With this thought firmly in mind I plan to lay low for a time doing what is free and accessible to me until I can see the way a little clearer.

I am thankful that I got to help build a lot of sets at Flood this year and for all the time I spent at their office doing data entry. It got me out of the house and kept me productive two things I need to stay sane.

Something that I don't remember writing about last year is kung-fu. I am about halfway to my black sash in Choy Li Fut. This is the point where training gets serious and so does your arsenal. (Read: cash out.) I love it. So, you see settling my cash flow anxiety is spreading out into multiple areas of my thought life.

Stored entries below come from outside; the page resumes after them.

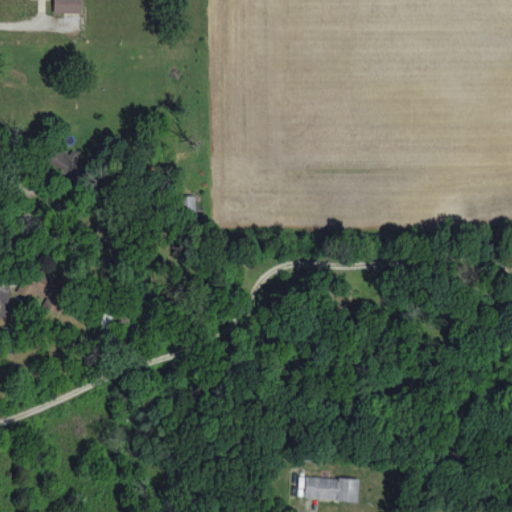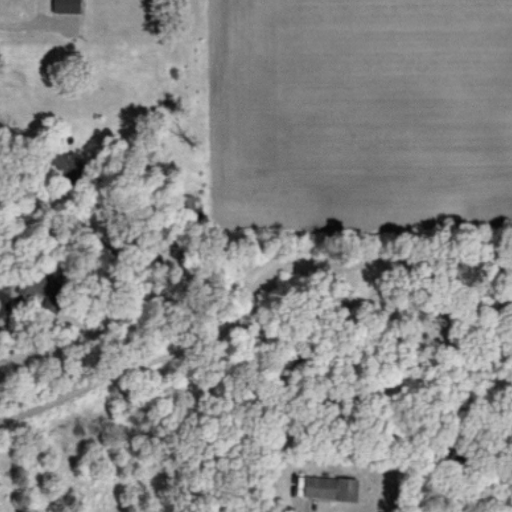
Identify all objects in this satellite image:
building: (67, 6)
road: (25, 23)
road: (259, 280)
building: (45, 289)
building: (332, 487)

It looks like the theme for 2014 is: day job.

I open the Fiddler on the Roof remount for Lamb's Players on January 11. It's a short run (kind of the opposite of Mixtape). It should just get me out if debt, which is great.

I have also had quite a few deep thoughts over this last year. I think, if I have the mental space, I might look over what I've been writing lately and put together a little book. Sadly, I haven't got much in the way of marketing experience. So I doubt I'll bother publishing. If you are curious about my writing let me know and I'll add you to the list of people who might care.

I do have a few blogs you might like to follow. I don't update them on a strict schedule but they are out there. Here are the links for the more active ones.


If I struggled a lot in 2012 I think I struggled more in ’13 (I didn’t even get into the health weirdness).

Warm fuzzies at you this year. Don't be afraid to check on me. Peace.